Superwahljahr 2021 – Wie stehen die Parteien zum Klimaschutz?
Klimaschutz ist spätestens seit dem verheerenden Hochwasser in Rheinland-Pfalz und Nordrhein-Westfalen eines der zentralen Themen, vielleicht sogar das wichtigste Thema im aktuellen Wahlkampf. Dementsprechend große Passagen widmen die Parteien diesem in ihren Wahlprogrammen. Alle Parteien mit dem Anspruch auf Regierungsverantwortung, außer der AfD, schreiben sich den Klimaschutz auf die Fahnen und bekennen sich zum Pariser Abkommen. Bis spätestens 2050 soll Deutschland klimaneutral sein. Die konkreten Zwischenziele auf dem Weg dahin sowie die Pläne und Ideen, wie diese erreicht werden sollen, weichen teilweise jedoch stark voneinander ab.
Die Union und die FDP wollen Klimaschutz mit Wirtschaftswachstum verbinden. Statt klarer Vorgaben und Obergrenzen setzen die Parteien auf die Kräfte des Marktes. Die Union bekräftigt in ihrem Programm das Ziel der Treibhausgasneutralität bis 2045, die FDP will dies bis 2050 erreichen, ggf. auch früher. Ein zentrales Element der Klimapolitik stellt für beide Parteien der CO2-Handel dar. Der CO2-Preis soll steigen, einen konkreten CO2-Preispfad geben die Parteien jedoch nicht vor. Ähnliches gilt für den Ausbau der erneuerbaren Energien. Dieser solle beschleunigt werden, konkrete Ausbaupfade werden nicht genannt. Im Bereich der Mobilität setzen CDU/CSU und die FDP auf Technologie-Offenheit, statt auf Verbote.
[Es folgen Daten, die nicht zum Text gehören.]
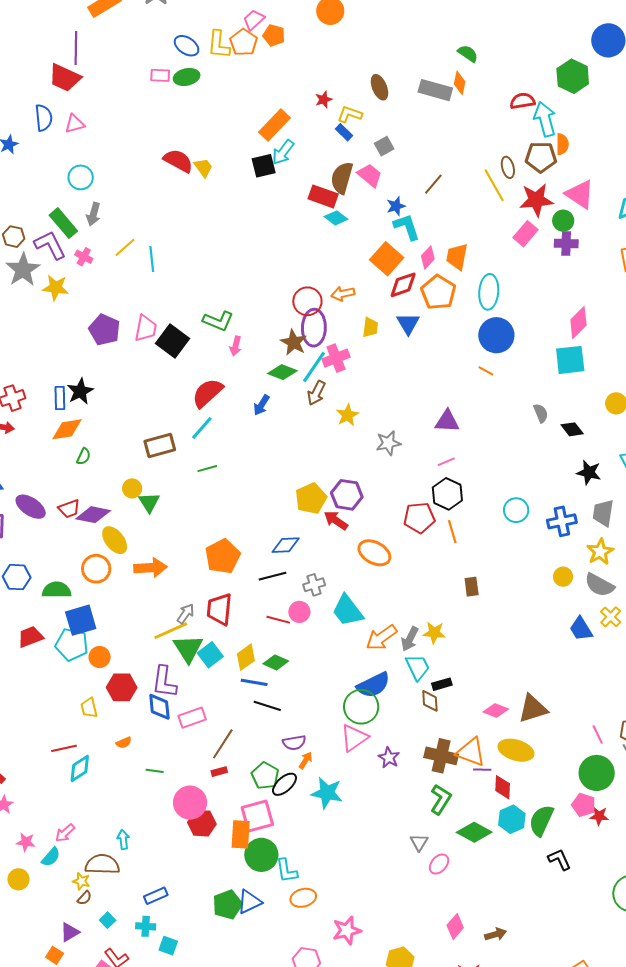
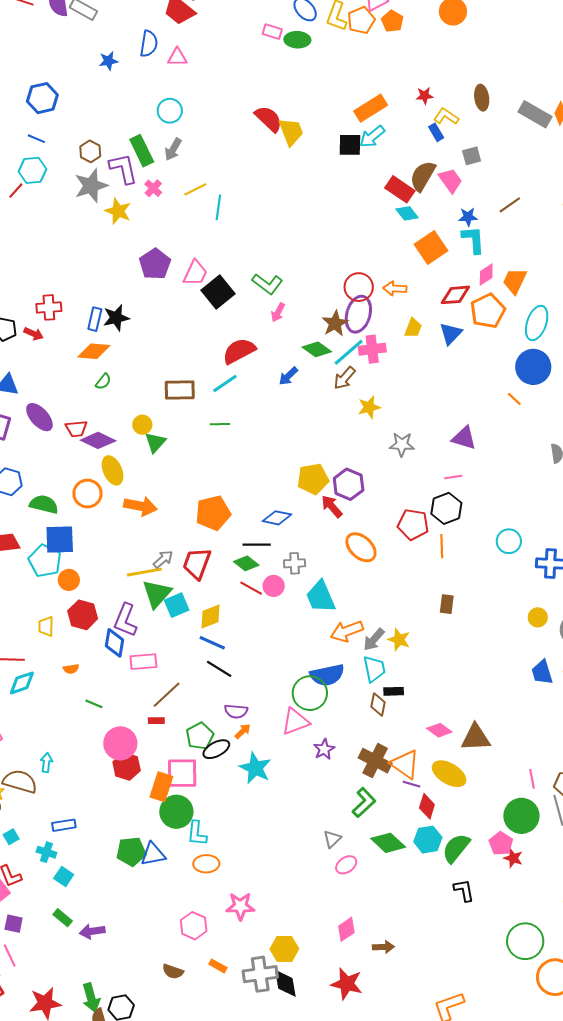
yellow trapezoid: (203, 168) -> (291, 132), size x1.4
orange square: (387, 259) -> (431, 248), moved
green diamond: (276, 662) -> (246, 563), moved

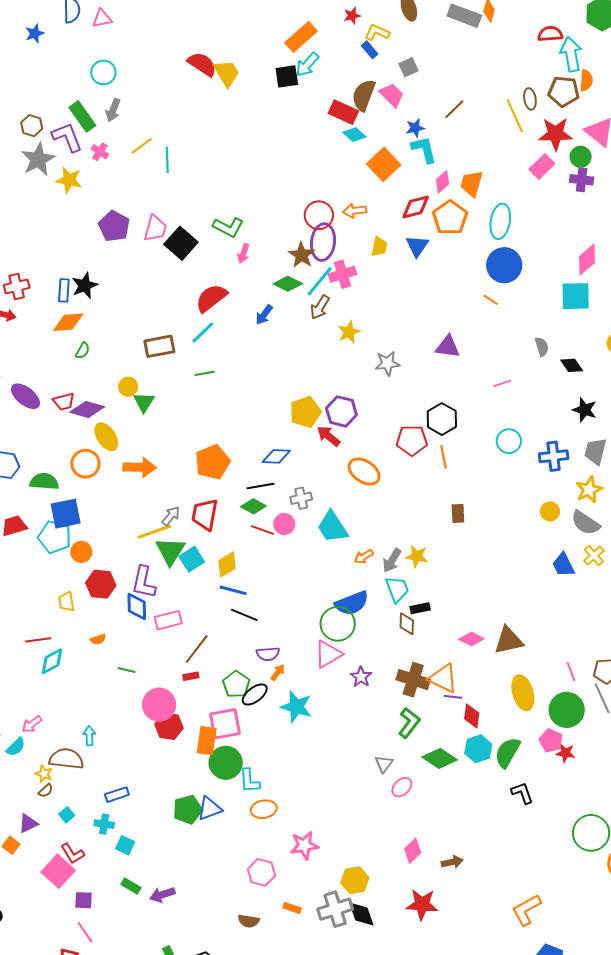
pink line: (453, 477) -> (502, 383), moved
orange arrow: (347, 631) -> (364, 557), size x0.6
yellow ellipse: (449, 774) -> (523, 693), moved, turned 52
Auch die SPD orientiert sich am neuen Klimaschutzgesetz und will bis 2045 Treibhausgasneutralität in Deutschland erreichen. Dazu soll der Ausbau der erneuerbaren Energien beschleunigt werden. Klare Ausbauziele formuliert auch die SPD nicht. Konkretere Vorgaben und Ideen gibt es im Bereich Verkehr, bspw. ein Tempo-Limit von 130 km/h auf Autobahnen sowie die Zielmarke von mindestens 15 Mio. elektrischen Pkw bis 2030.
Ambitioniertere Wahlprogramme im Hinblick auf den Klimaschutz haben die Grünen und die Linken vorgestellt und werden dabei konkreter als Union, SPD und FDP. Die Grünen wollen Klimaneutralität bis 2040 erreichen und planen dazu ein Klimaschutz-Sofortprogramm, welches unter anderem die Schaffung eines Klimaschutzministeriums vorsieht – ausgestattet mit einem Veto-Recht, sollten Gesetzespläne nicht mit dem Pariser Klimaabkommen vereinbar sein. Auch die Linken wollen mehr Tempo beim Klimaschutz. Klimaneutralität soll bereits bis 2035 erreicht sein. Als Zwischenziel formulieren die Grünen eine Minderung der Treibhausgasemissionen von 70 % bis 2030, die Linken wollen die Emissionen bis zu diesem Zeitpunkt um 80 % gegenüber dem Bezugsjahr 1990 senken. Um die Ziele zu erreichen, soll der Anteil der erneuerbaren Energien am Stromverbrauch nach den Vorstellungen beider Parteien bis 2035 auf 100 % steigen. Dazu werden in beiden Programmen klare Ausbauziele formuliert. Darüber hinaus sprechen sich beide Parteien für ein Verbot von Verbrennern bis 2030 aus, ebenso für ein Tempo-Limit auf Autobahnen.
Unabhängig davon wie die Bundestagswahl im September ausgeht und welchen Ansatz Deutschland zukünftig beim Klimaschutz verfolgen wird – die kommende Bundesregierung (und so auch jede andere Regierung der Welt) muss den Ausstoß von Treibhausgasen schnellstmöglich und deutlich reduzieren. Sollte dies nicht gelingen, werde die globale Mitteltemperatur schon in den kommenden 20 Jahren die kritische Schwelle von 1,5 Grad Celsius über dem vorindustriellen Wert überschreiten, wie der aktuelle Bericht des Weltklimarates deutlich macht. Auch das Bundesverfassungsgericht hatte Ende April geurteilt, dass jegliches Handeln in Übereinstimmung mit dem langfristigen Klimaziel stehen muss: einer Begrenzung der Erderwärmung auf deutlich unter 2 °C und möglichst auf 1,5 °C.